Romi bougea sa mâchoire, sa joue la brûlait. Celui qui ne l'avait pas frappé se tourna vers elle.
- Puisque tu connais Erick, ça va nous faciliter les choses. Tu sais ce qu'on veut et tu sais qu'on aimerait bien t'avoir dans nos rangs.
- J'ai déjà refusé une fois, ce n'est pas maintenant que je vais accepter. Je vous comprends mais vous n'utilisez pas le bon procédé.
- Alors quoi, hein ? s'énerva l'homme à la claque. Si tu as une autre solution, dis-la nous ! On est tout ouïe !
- La ferme, bordel ! Bon...
L'homme se pencha sur elle.
- On savait que tu allais refuser. Demain, on t'emmène ailleurs. En attendant...
Il lui attrapa le menton et la fit respirer dans un masque rattaché à une bonbonne.
- Qu'est-ce que c'est ? Du gaz ? demanda-t-elle une fois qu'on lui eut retiré le masque.
- Évidemment, quoi d'autre ? Les autres ne vont pas tarder, allons au salon.
Romi ne tarda pas à se sentir mal, sa tête se mit à tourner et son champ de vision à se réduire. Elle tomba très vite dans un état de semi-conscience où le temps n'avait plus aucune signification. Elle entendit une porte s'ouvrir plusieurs fois, des exclamations, des voix, beaucoup de voix, qui lui semblaient à la fois lointaine et très proche, pas mal de va-et-vient, aussi. On passa à côté d'elle, des rires fusaient, les voix des femmes surplombants celles des hommes. L'une des deux personnes qui l'avaient enlevé lui remit le masque sur le nez.
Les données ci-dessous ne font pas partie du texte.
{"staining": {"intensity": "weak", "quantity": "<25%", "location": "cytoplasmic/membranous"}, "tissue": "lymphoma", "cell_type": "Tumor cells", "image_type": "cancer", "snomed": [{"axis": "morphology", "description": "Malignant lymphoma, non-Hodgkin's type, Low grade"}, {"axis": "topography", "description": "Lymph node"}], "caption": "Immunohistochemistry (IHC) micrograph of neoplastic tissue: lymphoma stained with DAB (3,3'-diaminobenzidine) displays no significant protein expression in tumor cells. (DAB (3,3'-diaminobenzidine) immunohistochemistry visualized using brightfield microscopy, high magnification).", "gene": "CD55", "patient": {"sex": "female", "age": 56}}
Romi avait comme une envie de vomir.
Un bruit très fort la tira de cette transe quelques secondes, la porte venait de voler sous l'assaut d'hommes en noir. La jeune femme n'arrivait pas à voir les visages, seulement des jambes. Elle entendit aussi des cris. Deux personnes entrèrent dans la maison après toutes les autres, ils semblaient beaucoup plus calmes. Deux paires de jambes s'approchèrent d'elle et un jeune homme lui souleva le menton.
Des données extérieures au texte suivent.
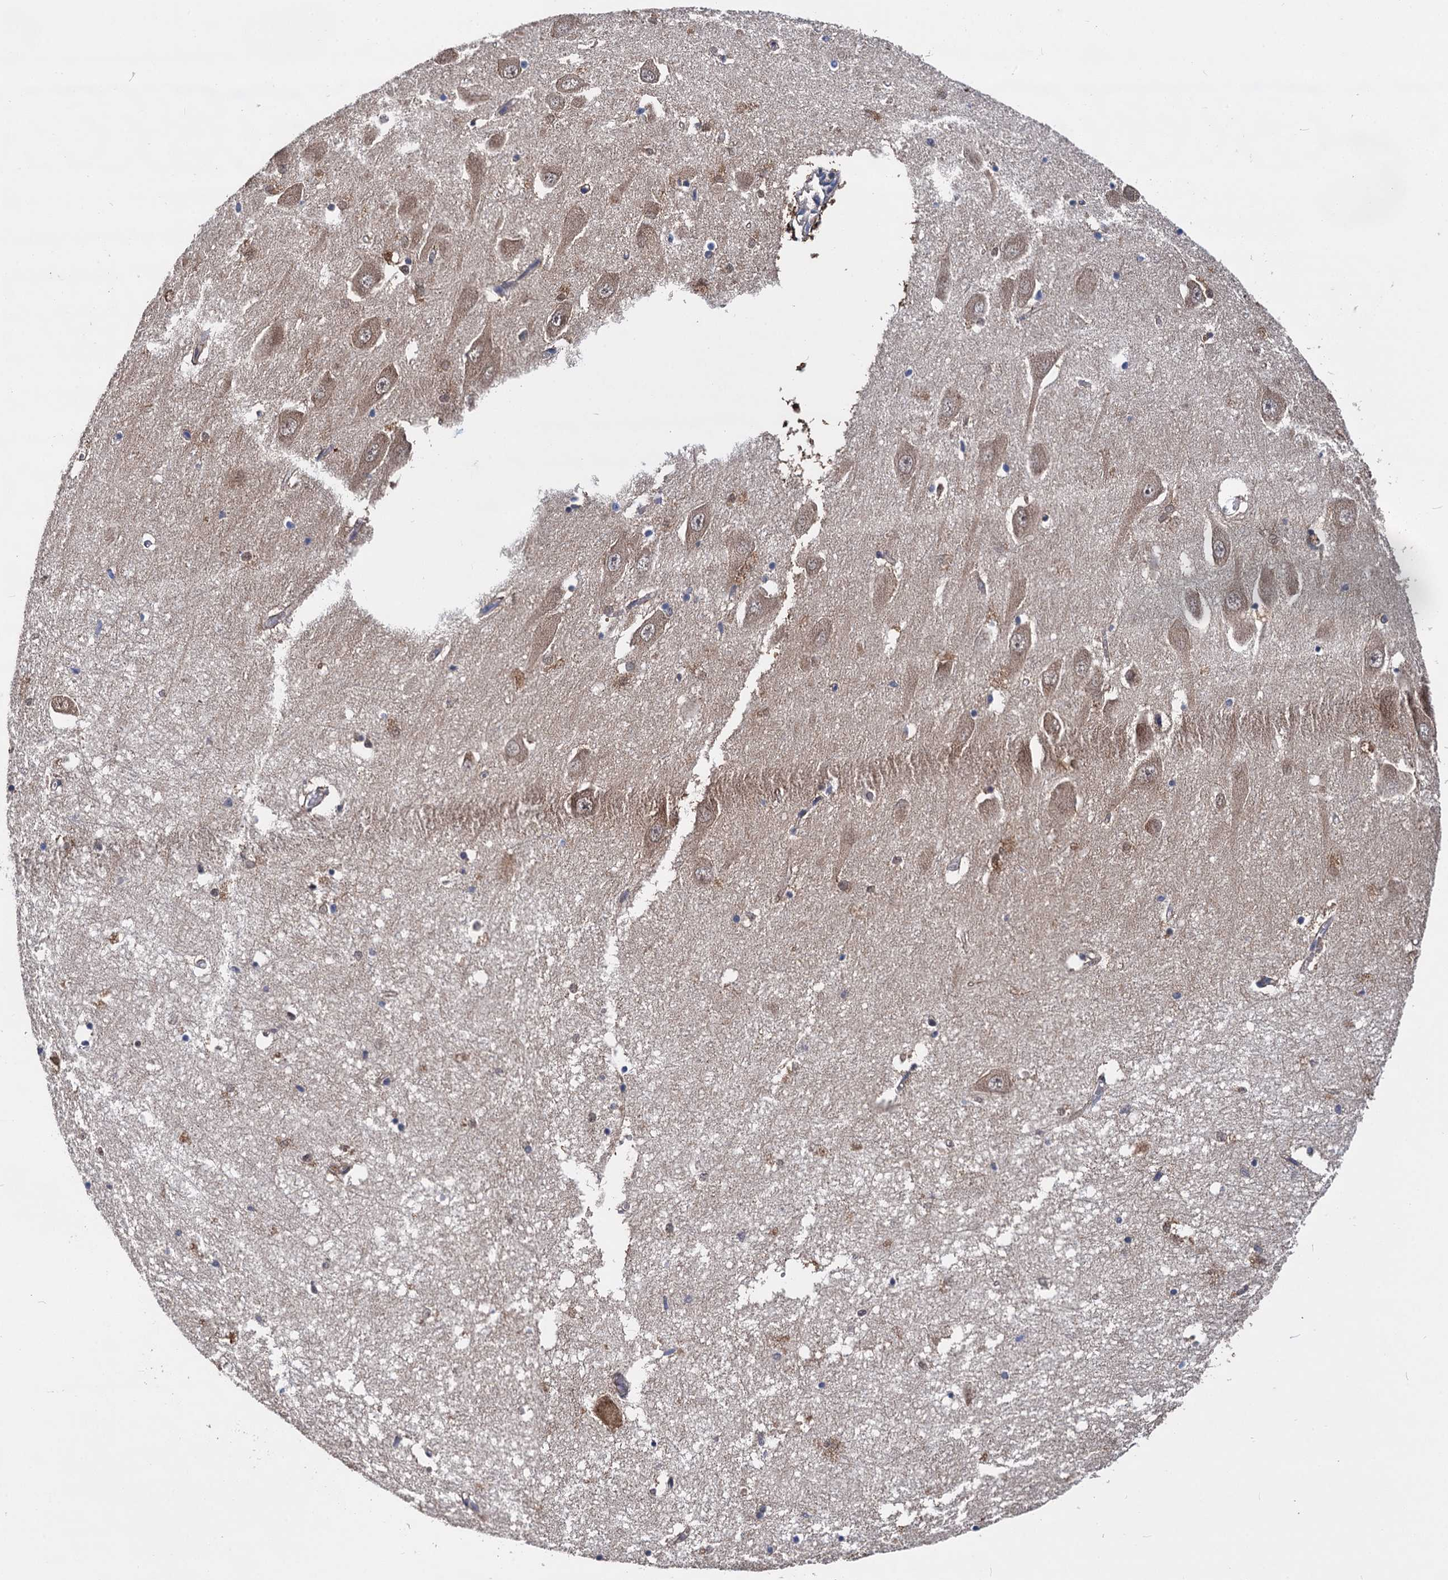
{"staining": {"intensity": "moderate", "quantity": "25%-75%", "location": "cytoplasmic/membranous"}, "tissue": "hippocampus", "cell_type": "Glial cells", "image_type": "normal", "snomed": [{"axis": "morphology", "description": "Normal tissue, NOS"}, {"axis": "topography", "description": "Hippocampus"}], "caption": "The histopathology image demonstrates a brown stain indicating the presence of a protein in the cytoplasmic/membranous of glial cells in hippocampus. (DAB (3,3'-diaminobenzidine) = brown stain, brightfield microscopy at high magnification).", "gene": "GSTM3", "patient": {"sex": "male", "age": 70}}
- Elle est dans le coaltar. Tu l'as détache ?
- C'est bien elle ?
- Oui, je l'ai senti.
Une fois les mains déliées, plus rien ne retenait Romi. Elle bascula sur le côté. Le jeune homme la rattrapa.
- Oula ! Al, porte-la.
Ses pieds furent détachés. Une nouvelle paire de jambes arriva et elle fut soulevée de sa chaise.
- Dans la voiture.
- Ma sacoche..., réussit à dire Romi.
- Je crois que je l'ai. Celle-ci ?
Une jeune femme, plus petite que le jeune homme mais avec les même cheveux et le même visage, entra dans son champ de vision pour lui montrer ses affaires. Romi hocha la tête et ils sortirent de la maison. Il faisait nuit, plusieurs voitures avaient leurs phares allumés et l'air frais rasséréna quelque peu Romi.
- Stan, on rentre, fit la voix du jeune homme.
Il ajouta à l'intention de Romi :
- Tu vas pouvoir dormir.
Romi ne le voulait pas, elle n'avait pas envie de rater quoi que ce soit. Seulement, une fois installée et le véhicule démarré, elle ne put lutter et ses paupières se fermèrent toutes seules.